[Start of section]
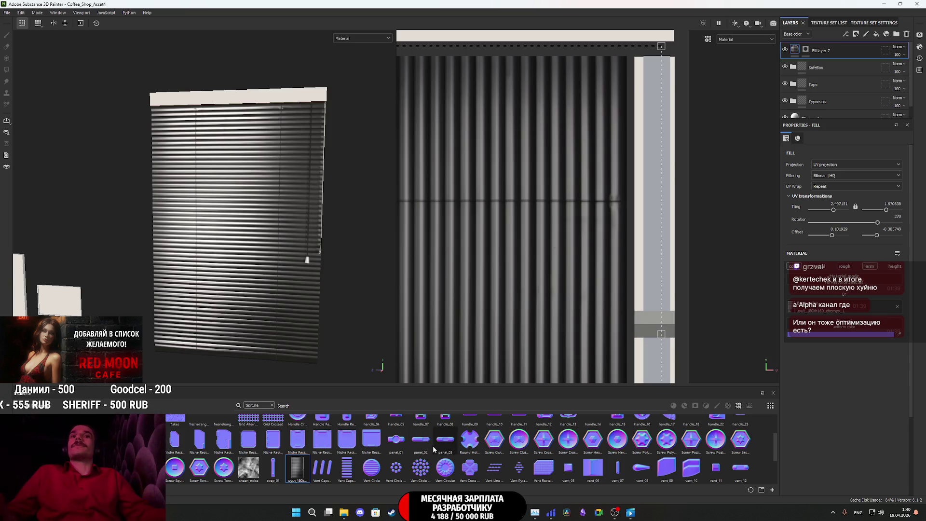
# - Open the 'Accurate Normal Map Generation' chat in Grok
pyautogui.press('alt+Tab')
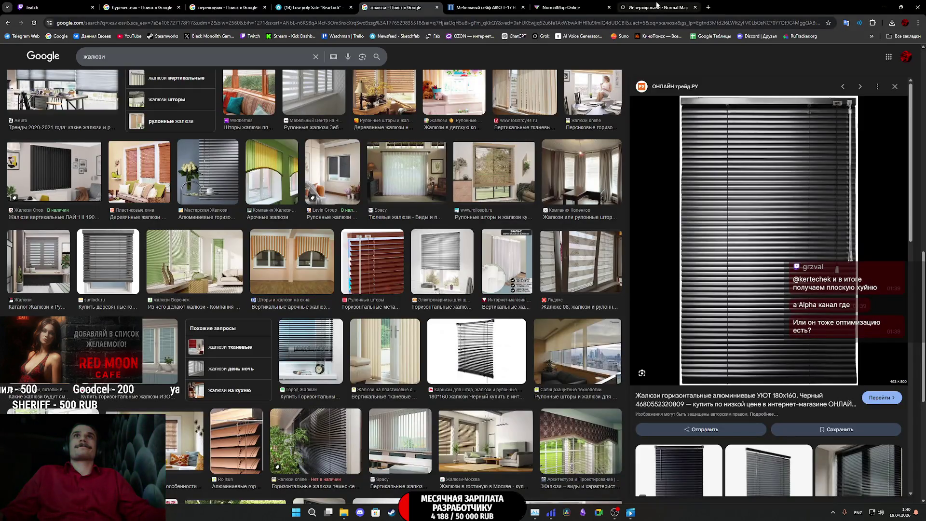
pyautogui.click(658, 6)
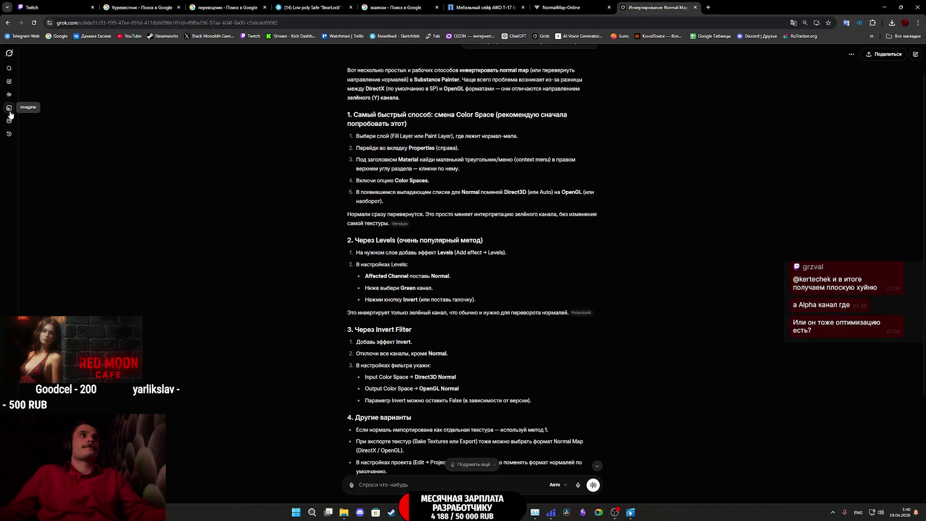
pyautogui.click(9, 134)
[End of section]
• _THE PROBLEM_
Once you find the line that contains "pyautogui.press('alt+Tab')", give it again along with every later line through the end of the data, word for word, minus the pictures.

• _RESULT OF THE TASK_
pyautogui.press('alt+Tab')
pyautogui.click(658, 6)
pyautogui.click(9, 134)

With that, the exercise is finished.